Inspired originally by Matthew Todd’s great book, Straight Jacket, which outlines a number of problems the gay, male community is suffering from and how to face them. Whilst I was reading it I went off for an adventurous week in a rewilding Welsh valley. It was all very Legend of Zelda and whilst the people there with me were fabulous there was not much space for queerness. So the Queer Warrior character came to life to challenge this as well as the repetitive plot of the Zelda games – a young dude going off to rescue a Princess from a big monster, yawn. I wanted to be able to imagine an inherently queer fantastical world, one in which all LGBT+ folks can experience wholesome rites of passage as they step deeper into their identities. However, while I think it’s very important to be able to imagine these things I also know that I don’t live in such a world. All the problems outlined in Straight Jacket continue to exist, which is why The Quest is also set in London where shit happens and the characters have to deal with it.
So does the quest for queer happiness have a destination? I think so. But I don’t think it’s necessarily a place. I think it’s a state of mind and being that is hugely dependent on the places in which one finds oneself. For me it’s about cultivating self-love, pride and resilience in the face of self-loathing, shame and prejudice. It’s tough and all over the world LGBT+ folk are being persecuted simply for wanting to be themselves. Queertopia remains a distant dream but I still think it’s worth imagining these brilliant places where queer folk are happy and well nurtured whilst recognising the challenges we face in getting there. I do hope you’ll join us on The Quest.
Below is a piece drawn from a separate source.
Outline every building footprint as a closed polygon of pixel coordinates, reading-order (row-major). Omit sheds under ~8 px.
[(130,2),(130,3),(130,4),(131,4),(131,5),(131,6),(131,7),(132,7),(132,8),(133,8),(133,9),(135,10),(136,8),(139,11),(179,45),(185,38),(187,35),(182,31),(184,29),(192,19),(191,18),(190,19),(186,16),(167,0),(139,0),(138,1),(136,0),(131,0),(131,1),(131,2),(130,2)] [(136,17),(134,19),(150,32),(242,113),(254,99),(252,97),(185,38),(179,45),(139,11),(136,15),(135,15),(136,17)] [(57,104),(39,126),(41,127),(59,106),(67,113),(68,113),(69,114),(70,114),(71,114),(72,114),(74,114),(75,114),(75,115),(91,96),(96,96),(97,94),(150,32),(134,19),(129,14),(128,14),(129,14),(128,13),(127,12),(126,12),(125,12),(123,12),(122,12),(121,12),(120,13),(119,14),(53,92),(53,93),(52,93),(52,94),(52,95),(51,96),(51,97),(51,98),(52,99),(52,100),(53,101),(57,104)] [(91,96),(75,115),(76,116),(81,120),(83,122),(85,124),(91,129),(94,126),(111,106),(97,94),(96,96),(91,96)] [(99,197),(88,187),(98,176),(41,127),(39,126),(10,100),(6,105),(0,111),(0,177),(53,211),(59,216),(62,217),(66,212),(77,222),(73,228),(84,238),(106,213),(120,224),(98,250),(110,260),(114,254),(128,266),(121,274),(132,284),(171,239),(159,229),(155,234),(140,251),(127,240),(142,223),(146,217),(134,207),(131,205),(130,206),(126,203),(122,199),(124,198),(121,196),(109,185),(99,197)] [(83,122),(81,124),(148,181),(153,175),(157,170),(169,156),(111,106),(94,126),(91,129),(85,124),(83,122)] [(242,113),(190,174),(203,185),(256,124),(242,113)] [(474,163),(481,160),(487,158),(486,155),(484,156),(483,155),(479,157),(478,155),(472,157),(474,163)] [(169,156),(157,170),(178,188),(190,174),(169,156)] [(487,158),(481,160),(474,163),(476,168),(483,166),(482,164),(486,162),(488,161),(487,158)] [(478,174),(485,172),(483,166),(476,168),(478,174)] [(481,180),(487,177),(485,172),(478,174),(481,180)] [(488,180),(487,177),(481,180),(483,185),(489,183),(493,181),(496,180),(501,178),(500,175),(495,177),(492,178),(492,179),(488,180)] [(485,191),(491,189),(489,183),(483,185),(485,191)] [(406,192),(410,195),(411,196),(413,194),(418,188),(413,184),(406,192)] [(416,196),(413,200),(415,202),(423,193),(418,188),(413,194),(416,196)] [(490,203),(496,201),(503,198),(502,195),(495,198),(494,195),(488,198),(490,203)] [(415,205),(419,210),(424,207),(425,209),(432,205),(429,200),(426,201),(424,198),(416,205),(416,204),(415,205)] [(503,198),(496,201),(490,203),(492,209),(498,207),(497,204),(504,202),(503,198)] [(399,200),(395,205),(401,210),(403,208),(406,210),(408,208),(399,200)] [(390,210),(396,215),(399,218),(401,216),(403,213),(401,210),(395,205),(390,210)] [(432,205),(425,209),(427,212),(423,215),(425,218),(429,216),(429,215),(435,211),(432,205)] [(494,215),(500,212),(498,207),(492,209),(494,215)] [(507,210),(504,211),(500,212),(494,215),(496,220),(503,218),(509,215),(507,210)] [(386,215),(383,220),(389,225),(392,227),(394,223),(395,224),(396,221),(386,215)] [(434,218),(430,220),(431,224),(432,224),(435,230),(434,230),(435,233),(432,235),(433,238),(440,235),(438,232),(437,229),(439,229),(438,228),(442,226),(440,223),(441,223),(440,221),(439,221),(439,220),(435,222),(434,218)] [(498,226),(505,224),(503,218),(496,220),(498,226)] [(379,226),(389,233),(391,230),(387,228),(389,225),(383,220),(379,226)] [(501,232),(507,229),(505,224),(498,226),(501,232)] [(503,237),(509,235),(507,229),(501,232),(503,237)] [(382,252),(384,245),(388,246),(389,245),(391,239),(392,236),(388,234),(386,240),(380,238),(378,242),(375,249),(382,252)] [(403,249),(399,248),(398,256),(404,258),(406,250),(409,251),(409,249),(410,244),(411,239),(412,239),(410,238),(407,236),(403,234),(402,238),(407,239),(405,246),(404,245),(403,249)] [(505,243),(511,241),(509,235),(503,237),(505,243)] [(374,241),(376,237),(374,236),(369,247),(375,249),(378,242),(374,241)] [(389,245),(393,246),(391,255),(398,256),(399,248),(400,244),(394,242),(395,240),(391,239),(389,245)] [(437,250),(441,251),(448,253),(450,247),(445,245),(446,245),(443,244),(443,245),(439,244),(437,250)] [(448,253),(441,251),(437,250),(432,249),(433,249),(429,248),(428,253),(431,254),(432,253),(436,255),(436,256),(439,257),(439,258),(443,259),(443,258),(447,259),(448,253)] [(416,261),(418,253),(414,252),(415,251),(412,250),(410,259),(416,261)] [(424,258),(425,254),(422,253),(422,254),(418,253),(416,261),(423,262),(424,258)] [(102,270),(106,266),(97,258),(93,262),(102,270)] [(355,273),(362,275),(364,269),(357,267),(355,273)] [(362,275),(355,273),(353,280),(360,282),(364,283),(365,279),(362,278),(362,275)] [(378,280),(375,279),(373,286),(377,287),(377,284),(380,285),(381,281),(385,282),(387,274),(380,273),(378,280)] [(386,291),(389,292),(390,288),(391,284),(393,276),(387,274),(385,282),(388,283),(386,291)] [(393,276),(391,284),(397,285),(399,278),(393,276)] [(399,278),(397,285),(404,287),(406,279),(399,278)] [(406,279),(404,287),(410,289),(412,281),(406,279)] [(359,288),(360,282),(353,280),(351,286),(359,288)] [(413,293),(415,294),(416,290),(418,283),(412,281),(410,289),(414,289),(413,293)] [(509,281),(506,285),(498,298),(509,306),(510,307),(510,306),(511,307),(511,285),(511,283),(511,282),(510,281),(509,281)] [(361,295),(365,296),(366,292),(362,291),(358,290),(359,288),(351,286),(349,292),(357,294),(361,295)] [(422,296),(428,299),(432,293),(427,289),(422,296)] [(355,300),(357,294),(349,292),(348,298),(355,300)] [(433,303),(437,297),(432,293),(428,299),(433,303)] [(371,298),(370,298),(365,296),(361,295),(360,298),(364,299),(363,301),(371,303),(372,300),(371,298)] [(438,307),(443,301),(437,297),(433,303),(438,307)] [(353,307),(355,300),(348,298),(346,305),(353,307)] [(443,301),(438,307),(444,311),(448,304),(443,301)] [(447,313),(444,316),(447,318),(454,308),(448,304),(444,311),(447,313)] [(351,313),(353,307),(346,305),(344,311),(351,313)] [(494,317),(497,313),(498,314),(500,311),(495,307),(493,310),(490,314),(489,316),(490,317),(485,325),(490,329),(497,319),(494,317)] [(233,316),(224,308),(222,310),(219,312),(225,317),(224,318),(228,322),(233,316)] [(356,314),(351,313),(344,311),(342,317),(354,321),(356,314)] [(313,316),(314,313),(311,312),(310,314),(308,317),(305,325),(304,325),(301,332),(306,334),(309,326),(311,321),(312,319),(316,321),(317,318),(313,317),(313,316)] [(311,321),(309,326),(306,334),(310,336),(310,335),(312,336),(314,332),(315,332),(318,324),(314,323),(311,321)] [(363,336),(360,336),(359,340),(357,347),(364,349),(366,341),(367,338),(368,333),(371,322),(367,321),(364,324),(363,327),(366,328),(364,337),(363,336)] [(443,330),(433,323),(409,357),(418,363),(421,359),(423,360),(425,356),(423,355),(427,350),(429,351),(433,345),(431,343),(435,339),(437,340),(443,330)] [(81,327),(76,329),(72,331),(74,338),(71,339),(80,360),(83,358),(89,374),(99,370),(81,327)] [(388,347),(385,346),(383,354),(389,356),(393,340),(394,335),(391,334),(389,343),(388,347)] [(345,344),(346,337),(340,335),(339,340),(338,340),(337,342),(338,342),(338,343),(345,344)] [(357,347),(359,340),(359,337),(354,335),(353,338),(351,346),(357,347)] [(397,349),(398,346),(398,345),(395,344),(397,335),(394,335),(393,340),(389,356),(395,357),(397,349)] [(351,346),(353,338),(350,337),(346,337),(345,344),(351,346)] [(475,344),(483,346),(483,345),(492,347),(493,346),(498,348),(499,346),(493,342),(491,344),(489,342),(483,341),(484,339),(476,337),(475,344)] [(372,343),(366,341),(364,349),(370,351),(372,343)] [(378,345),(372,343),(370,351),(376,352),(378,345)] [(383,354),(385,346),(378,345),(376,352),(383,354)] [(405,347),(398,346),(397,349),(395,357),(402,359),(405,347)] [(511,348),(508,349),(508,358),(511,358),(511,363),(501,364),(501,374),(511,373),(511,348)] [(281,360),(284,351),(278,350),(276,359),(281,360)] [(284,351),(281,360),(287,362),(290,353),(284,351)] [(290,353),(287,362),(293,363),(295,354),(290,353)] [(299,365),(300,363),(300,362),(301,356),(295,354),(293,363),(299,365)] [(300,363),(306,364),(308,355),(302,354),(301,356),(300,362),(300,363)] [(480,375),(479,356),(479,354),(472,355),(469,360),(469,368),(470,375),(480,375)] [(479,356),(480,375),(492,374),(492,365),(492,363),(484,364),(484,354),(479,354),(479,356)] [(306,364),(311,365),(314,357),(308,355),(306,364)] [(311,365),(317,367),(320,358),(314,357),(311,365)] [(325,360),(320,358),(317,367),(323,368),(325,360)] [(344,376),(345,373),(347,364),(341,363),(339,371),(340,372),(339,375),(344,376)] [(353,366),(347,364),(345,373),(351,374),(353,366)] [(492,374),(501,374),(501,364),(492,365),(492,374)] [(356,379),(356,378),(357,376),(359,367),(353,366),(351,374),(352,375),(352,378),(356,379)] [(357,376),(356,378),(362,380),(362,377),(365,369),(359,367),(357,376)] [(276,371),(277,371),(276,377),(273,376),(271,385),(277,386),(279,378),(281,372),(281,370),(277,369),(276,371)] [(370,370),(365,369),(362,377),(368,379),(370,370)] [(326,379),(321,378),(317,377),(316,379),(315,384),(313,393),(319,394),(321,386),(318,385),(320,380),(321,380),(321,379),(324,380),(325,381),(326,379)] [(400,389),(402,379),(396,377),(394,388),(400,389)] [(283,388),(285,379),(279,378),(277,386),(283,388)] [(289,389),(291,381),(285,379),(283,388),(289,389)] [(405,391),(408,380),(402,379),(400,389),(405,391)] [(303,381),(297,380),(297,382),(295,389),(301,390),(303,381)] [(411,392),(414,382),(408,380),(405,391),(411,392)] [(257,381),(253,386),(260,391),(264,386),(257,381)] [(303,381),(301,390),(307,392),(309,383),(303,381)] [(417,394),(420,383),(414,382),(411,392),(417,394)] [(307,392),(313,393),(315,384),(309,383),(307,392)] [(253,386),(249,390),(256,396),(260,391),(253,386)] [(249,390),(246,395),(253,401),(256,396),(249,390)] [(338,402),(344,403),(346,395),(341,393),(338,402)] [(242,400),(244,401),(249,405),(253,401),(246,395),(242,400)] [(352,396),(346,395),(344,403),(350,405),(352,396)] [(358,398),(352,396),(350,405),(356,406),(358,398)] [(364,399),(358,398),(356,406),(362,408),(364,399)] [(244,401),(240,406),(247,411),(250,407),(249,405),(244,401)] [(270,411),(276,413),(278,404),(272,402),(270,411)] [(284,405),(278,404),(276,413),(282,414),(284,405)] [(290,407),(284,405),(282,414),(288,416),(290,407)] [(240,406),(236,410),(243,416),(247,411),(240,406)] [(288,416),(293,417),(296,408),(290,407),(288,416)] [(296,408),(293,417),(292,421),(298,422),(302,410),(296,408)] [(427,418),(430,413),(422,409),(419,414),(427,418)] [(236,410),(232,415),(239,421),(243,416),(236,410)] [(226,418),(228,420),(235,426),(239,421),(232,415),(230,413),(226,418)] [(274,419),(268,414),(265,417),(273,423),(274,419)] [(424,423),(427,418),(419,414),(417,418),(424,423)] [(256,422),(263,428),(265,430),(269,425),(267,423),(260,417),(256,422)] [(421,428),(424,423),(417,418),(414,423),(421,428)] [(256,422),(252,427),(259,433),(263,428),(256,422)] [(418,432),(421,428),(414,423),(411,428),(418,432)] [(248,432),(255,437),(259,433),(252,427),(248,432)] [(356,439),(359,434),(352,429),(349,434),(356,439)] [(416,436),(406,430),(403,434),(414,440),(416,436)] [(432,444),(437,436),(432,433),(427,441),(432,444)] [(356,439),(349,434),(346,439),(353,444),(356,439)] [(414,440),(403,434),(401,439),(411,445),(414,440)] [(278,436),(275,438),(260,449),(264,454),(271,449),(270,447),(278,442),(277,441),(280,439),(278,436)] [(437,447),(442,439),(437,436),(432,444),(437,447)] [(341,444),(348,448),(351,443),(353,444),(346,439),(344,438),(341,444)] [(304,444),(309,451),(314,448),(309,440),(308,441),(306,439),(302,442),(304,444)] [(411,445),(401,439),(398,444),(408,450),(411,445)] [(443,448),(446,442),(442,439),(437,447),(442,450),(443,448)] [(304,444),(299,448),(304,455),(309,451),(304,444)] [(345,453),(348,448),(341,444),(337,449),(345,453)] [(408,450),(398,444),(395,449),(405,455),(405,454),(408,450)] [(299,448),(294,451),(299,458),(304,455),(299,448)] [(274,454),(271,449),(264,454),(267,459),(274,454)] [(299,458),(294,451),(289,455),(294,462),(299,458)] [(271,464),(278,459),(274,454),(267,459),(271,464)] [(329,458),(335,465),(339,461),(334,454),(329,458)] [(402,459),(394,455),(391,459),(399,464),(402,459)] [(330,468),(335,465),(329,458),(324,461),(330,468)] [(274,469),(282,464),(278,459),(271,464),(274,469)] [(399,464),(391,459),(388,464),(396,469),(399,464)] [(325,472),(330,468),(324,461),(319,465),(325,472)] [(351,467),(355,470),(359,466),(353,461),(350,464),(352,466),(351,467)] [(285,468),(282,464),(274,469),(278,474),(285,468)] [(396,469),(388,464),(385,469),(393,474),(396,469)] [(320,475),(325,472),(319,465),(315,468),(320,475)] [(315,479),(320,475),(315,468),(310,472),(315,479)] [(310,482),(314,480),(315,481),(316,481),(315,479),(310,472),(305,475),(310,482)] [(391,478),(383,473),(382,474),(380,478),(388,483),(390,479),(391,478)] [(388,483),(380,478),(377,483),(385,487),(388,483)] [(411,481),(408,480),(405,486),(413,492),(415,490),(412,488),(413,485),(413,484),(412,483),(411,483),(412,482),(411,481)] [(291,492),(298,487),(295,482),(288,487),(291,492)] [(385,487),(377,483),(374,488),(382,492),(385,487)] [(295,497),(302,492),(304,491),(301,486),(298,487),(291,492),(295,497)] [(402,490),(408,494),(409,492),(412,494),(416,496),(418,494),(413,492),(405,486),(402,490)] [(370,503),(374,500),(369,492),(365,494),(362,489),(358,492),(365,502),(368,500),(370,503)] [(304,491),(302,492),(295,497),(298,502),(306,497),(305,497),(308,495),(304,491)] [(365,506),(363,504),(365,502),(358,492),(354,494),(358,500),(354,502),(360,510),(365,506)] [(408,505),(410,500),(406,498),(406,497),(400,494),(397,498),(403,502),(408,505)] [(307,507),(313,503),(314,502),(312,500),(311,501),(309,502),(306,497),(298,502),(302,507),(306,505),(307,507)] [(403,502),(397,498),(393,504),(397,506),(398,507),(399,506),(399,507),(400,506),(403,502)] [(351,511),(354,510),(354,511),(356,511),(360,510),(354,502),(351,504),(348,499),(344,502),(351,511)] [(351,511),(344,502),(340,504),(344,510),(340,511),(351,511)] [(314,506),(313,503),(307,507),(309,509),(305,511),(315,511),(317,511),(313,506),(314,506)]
I’m a writer. There’s nothing I find more satisfying than weaving a narrative together with the aim of taking an audience on a well-plotted adventure. I like sharing these skills in workshops and inspiring people’s creativity. In essence, I like using my imagination and encouraging others to do so as well. The fifteen activists recently convicted of “intentional disruption of services at an aerodrome” are also asking us to use our imagination. As their peaceful act of protest has been twisted, by the Crown Prosecution Service, into a would-be act of terror, so the Stanstead 15 call on us to imagine a world without deportation flights, detention centres and borders.
End Deportations is a campaign working to stop the Home Office’s “racist, violent [and] calculatedly cruel” practice of “rounding people up by their perceived nationality, detaining them, and using violent force to transport them to another country in secrecy.” Mass deportations are inhumane and immoral, and that was one of the reasons why the Stanstead 15 put their lives on the line to stop a deportation flight. The phrase “illegal immigrant” is often used by the press to incite all sorts of stereotypes and fears, especially during a time when rising nationalism is used to justify oppression and violence. But the world we are being asked to imagine is one where no human is illegal. A world where everyone is welcome everywhere. A world without borders.
It’s a big ask for our imagination – to picture a world so different to our own. One where nation states don’t go head to head in endless resource and military wars but where peoples of all countries can work together to ensure we all thrive within the ecosystems of earth. Whether we can imagine such a world depends on our imagination. Because it’s highly likely that our mind, like the world, is a heavily bordered realm full of beliefs and prejudices we might never have thought to question. We might hold certain views about groups of people, aka stereotypes, and we might hold certain limiting beliefs of ourselves. A bordered imagination can only yield bordered imaginings. In their act of defiance in the face of an inhumane system of deportation the Stanstead 15 are showing us a different world, one where all are welcome. In turn, we can learn from their actions and apply these lessons to our own lives. We can begin the work of removing the borders of our minds, so our imaginative energy can be given what so many of us crave: freedom.